ТЕКСТ ДЛЯ ЧТЕНИЯ:
__________________________________________________
ІV век. Для историка-литургиста обстановка резко улучшается с середины следующего, IV, века. Это благоприятное обстоятельство объясняется очень ценными и авторитетными свидетельствами таких крупных церковных писателей, как святой Кирилл Иерусалимский и святой Иоанн Златоуст; кроме того, в путевом дневнике так называемой Сильвии Аквитанки, или Этерии, мы имеем ряд интересных описаний иерусалимского богослужебного обихода при Константиновом Воскресенском храме. К тому же IV веку надо отнести и литургию СА VIII. Но это уже литургический памятник в настоящем смысле слова; в Апостольских постановлениях мы имеем полный чин литургии, тогда как произведения и святого Кирилла Иерусалимского, и святого Иоанна Златоуста дают нам описания богослужения, a не самый его чин. Из разных произведений этих писателей, т.е. из Огласительных поучений святого Кирилла, особенно из так называемых тайноводственных, мистагогических (19-23), и из произведений святого Иоанна Златоуста в антиохийский период его жизни можно составить себе вполне удовлетворительное представление ο евхаристическом чинопоследовании того времени. Работу по этой теме очень научно и добросовестно произвел известный английский литургист Брайтман в своем собрании древних литургий, восточных и западных. Благодаря ему мы имеем схемы Иерусалимской литургии второй половины IV века; точнее — катихезы святого Кирилла произнесены в 348 году, a Дневник Сильвии относят к 80-м годам того же века. Творения святого Иоанна Златоуста относятся к периоду с 370 или, точнее, с 381 по 398 год.[109] Рассмотрим сначала литургию по творениям святого Кирилла.
__________________________________________________
ЗАДАЧА ДЛЯ РЕШЕНИЯ: Выпишите все годы, которые отрывок о литургии IV века обозначает четырёхзначными числами. Дальше идёт отдельный материал, не связанный с текстом.

ДАННЫЕ НАБОРА:
__________________________________________________
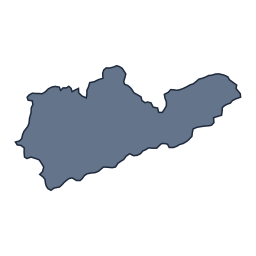 the district of Diogo de Vasconcelos, Minas Gerais, Brazil
{"feature_id": "56859067B48461497956719", "entity_name": "Diogo de Vasconcelos", "entity_type": "district", "adm_level": 2, "iso_a3": "BRA", "parent_name": "Brazil", "parent_adm1": "Minas Gerais", "projection": "mercator", "projection_center": [-43.177, -20.486], "detail": "fine", "context": "isolated", "style": "filled", "palette": "slate", "viewbox_px": 256, "rotation_deg": 0, "n_neighbors": 0, "source": "geoboundaries", "source_scale": "gbopen_adm2", "svg_char_len": 2186}
<svg xmlns="http://www.w3.org/2000/svg" viewBox="0 0 256 256"><path d="M170.7,89.6L168.3,92.3L164.3,94.4L165.0,98.1L166.4,101.9L166.3,106.0L164.4,109.3L162.3,112.4L158.7,112.4L157.6,108.0L153.1,107.1L151.0,102.9L147.7,102.0L145.0,102.7L141.9,100.5L141.0,96.8L137.5,94.8L133.9,92.8L132.1,89.8L130.3,87.6L127.8,85.5L124.6,84.3L123.7,81.5L124.9,77.6L125.8,73.9L123.9,70.9L122.2,68.3L119.4,66.6L116.6,65.7L113.9,66.9L109.9,68.0L106.2,67.9L103.9,69.8L102.7,73.1L102.9,78.3L98.3,79.7L94.3,81.7L89.7,82.6L88.4,87.1L86.9,90.3L86.9,93.8L86.3,97.9L82.0,96.0L78.7,92.8L78.5,88.4L75.4,89.9L72.1,91.7L71.1,88.4L68.8,86.3L66.4,87.9L63.0,87.9L60.6,90.4L59.3,87.1L55.2,86.4L52.0,87.0L48.5,88.7L45.1,92.0L42.0,93.8L39.1,93.5L36.1,93.5L32.3,93.2L28.9,95.1L27.1,97.3L28.1,100.2L32.2,100.8L32.9,104.5L31.3,107.7L31.0,112.9L29.5,118.3L29.0,123.3L27.7,126.5L26.0,128.7L24.0,131.3L22.6,134.6L21.7,138.7L19.5,140.9L15.4,142.0L17.2,144.9L21.1,145.5L24.2,147.9L24.1,152.7L24.5,157.0L26.9,158.5L31.1,157.1L36.1,158.7L39.1,159.8L41.1,162.7L43.7,167.0L42.5,171.7L39.7,174.4L43.1,177.0L44.9,179.3L45.4,182.8L46.2,185.9L47.9,188.6L51.0,190.3L53.9,188.1L59.5,187.0L62.3,184.5L64.2,182.3L66.4,180.5L68.9,178.6L72.1,177.9L76.5,180.5L80.2,180.5L82.4,178.4L84.4,175.6L87.1,173.8L91.1,173.0L95.2,172.6L98.6,171.2L100.8,169.3L103.5,167.0L108.1,167.3L112.2,167.7L115.5,167.0L117.9,163.3L120.9,161.2L123.6,159.6L126.1,156.2L129.7,153.7L133.5,155.7L137.2,155.3L140.5,153.7L142.9,150.9L145.8,149.7L148.5,147.9L152.7,148.2L156.7,148.2L159.0,145.9L161.4,143.7L164.4,143.5L167.5,144.2L169.2,147.5L173.4,147.5L176.7,146.3L179.4,144.6L183.4,143.4L187.0,141.2L189.3,139.1L191.9,136.3L192.4,132.1L193.2,128.9L197.0,127.3L201.0,126.6L205.4,126.0L208.7,125.8L211.5,125.2L213.9,122.7L213.6,117.7L217.4,116.5L221.6,115.2L222.2,110.6L222.3,107.6L224.7,105.5L227.5,104.1L230.4,103.1L232.4,100.6L236.0,98.8L240.6,97.2L240.3,93.8L238.2,91.1L236.0,88.5L236.7,85.1L233.0,82.4L229.4,79.7L227.8,76.8L224.0,75.1L219.2,73.9L215.6,74.0L211.8,75.2L208.7,75.5L205.7,77.0L202.3,78.3L198.9,79.1L196.2,81.5L193.3,83.8L190.3,84.8L186.3,87.0L182.7,88.7L180.0,89.6L177.1,90.3L173.5,89.8L170.7,89.6Z" fill="#64748b" stroke="#1e293b" stroke-width="1.5"/></svg>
__________________________________________________
ПОЛНЫЙ ОТВЕТ: 348, 370, 381, 398